### The task
Copy each line of the listing below where the word "Comission" turns up.

⟨

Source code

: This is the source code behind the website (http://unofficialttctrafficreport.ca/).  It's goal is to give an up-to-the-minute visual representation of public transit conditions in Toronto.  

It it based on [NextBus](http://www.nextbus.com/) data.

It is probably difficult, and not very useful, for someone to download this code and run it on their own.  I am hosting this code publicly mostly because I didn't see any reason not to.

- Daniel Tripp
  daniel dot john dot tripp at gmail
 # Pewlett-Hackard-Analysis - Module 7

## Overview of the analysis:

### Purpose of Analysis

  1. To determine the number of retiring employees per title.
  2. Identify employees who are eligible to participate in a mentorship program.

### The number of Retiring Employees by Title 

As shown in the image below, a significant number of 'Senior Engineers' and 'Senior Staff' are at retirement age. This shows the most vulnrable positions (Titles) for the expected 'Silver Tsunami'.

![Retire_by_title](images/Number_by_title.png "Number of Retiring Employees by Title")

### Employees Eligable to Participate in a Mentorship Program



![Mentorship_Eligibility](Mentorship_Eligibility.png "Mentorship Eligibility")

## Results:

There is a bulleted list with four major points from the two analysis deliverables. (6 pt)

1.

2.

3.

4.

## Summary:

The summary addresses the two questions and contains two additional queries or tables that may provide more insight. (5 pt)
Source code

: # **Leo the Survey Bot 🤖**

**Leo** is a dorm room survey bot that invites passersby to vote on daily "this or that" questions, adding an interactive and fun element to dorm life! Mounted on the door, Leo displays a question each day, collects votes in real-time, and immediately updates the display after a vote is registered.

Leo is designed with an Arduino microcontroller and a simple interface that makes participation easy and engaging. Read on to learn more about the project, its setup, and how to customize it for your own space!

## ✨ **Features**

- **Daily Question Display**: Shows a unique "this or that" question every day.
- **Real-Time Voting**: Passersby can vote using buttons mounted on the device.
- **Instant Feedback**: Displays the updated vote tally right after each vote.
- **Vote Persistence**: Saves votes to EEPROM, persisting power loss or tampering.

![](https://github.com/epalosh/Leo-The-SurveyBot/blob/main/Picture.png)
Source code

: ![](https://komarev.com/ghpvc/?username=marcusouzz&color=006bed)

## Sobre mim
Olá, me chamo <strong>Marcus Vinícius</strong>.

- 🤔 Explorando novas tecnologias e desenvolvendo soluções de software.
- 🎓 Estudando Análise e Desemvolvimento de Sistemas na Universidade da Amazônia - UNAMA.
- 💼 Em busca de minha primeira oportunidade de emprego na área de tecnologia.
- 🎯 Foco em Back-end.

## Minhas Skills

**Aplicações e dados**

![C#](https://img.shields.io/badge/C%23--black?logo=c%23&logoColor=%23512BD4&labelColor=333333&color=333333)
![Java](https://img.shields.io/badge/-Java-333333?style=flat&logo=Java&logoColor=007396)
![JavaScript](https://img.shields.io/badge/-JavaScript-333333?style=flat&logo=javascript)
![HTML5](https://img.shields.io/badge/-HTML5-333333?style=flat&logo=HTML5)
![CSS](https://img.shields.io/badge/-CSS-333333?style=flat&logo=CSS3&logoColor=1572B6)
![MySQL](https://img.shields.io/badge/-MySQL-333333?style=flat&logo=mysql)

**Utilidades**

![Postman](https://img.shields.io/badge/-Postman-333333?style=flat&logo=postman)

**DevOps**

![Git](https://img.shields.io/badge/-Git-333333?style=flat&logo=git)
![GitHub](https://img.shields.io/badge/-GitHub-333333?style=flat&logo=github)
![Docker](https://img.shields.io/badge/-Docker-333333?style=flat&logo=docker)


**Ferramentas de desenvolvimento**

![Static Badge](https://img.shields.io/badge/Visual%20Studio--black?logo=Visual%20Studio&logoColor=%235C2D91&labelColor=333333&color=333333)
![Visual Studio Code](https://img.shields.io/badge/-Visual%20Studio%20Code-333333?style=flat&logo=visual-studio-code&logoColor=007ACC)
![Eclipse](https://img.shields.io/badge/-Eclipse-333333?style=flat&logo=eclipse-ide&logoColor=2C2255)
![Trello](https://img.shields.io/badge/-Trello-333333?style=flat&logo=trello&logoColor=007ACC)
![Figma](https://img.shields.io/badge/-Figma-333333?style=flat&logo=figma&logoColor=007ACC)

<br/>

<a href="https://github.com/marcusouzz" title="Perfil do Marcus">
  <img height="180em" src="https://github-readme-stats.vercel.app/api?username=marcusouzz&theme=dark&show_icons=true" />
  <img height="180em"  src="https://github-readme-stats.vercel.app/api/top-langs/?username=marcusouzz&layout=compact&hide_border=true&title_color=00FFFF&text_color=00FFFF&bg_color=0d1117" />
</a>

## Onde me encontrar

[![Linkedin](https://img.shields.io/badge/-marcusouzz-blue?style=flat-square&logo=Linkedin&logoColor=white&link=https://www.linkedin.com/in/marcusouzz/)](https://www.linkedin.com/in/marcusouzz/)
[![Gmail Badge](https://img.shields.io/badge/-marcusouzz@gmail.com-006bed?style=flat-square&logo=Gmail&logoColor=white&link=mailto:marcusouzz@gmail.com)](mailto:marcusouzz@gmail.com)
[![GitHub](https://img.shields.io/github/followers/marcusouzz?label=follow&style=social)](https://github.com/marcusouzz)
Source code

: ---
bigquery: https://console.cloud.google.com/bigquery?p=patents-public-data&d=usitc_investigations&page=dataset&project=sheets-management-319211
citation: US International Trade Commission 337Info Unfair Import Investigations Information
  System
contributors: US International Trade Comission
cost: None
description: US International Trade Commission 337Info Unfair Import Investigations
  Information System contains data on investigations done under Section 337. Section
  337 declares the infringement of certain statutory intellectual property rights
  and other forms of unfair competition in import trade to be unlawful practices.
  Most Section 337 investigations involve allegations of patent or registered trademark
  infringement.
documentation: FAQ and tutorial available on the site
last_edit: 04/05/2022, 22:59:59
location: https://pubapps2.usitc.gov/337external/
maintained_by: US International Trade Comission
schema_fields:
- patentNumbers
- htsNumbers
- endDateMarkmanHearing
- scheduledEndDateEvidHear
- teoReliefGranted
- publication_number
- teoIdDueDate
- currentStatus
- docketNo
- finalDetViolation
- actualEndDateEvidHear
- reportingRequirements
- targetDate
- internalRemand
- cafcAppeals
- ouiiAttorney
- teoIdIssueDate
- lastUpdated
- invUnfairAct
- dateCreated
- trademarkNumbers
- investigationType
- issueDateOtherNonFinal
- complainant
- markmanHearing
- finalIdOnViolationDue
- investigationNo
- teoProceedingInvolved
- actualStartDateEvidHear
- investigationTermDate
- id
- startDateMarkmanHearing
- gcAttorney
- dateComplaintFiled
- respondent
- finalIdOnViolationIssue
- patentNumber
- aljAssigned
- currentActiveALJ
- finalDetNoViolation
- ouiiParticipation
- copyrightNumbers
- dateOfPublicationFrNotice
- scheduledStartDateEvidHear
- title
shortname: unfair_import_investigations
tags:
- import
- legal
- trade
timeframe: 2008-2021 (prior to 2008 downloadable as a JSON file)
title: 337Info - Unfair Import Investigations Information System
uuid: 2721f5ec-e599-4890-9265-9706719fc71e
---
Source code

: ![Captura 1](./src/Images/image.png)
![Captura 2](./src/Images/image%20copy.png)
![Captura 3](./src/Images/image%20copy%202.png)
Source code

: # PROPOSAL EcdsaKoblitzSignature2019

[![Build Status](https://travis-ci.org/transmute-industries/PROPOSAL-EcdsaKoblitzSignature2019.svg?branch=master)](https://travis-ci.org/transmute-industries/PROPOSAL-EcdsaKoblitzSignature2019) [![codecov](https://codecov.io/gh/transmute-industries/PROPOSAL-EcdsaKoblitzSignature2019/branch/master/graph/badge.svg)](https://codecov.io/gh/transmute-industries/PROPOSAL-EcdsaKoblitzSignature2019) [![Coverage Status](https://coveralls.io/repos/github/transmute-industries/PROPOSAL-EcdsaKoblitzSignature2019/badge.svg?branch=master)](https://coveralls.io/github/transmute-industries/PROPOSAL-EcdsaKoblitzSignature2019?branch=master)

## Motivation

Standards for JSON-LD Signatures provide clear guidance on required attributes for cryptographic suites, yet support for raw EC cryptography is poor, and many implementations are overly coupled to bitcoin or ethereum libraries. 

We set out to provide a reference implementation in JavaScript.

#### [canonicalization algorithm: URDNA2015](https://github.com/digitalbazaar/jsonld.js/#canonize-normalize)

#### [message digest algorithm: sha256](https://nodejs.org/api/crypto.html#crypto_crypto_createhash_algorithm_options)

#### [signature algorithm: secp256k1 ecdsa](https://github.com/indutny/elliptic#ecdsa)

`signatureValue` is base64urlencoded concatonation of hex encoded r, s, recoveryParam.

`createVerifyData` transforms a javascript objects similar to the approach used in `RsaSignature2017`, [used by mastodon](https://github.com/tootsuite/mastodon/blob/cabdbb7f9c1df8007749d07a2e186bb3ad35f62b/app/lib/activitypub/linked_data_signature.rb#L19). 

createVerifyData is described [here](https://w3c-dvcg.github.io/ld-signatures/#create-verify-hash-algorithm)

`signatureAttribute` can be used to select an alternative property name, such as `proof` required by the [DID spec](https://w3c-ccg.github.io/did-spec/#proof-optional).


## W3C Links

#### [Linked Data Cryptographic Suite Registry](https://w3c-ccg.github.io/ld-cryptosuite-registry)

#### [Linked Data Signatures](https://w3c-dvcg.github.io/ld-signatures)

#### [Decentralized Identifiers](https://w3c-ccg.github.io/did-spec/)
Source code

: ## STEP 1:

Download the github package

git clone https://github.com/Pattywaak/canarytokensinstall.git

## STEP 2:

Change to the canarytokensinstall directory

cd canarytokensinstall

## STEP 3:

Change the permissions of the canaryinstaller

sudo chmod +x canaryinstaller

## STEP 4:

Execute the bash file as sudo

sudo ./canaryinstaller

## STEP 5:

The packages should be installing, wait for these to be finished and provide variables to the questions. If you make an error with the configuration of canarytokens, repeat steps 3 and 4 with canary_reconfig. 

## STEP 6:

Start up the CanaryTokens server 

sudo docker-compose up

⟩

### Output of the task
contributors: US International Trade Comission
maintained_by: US International Trade Comission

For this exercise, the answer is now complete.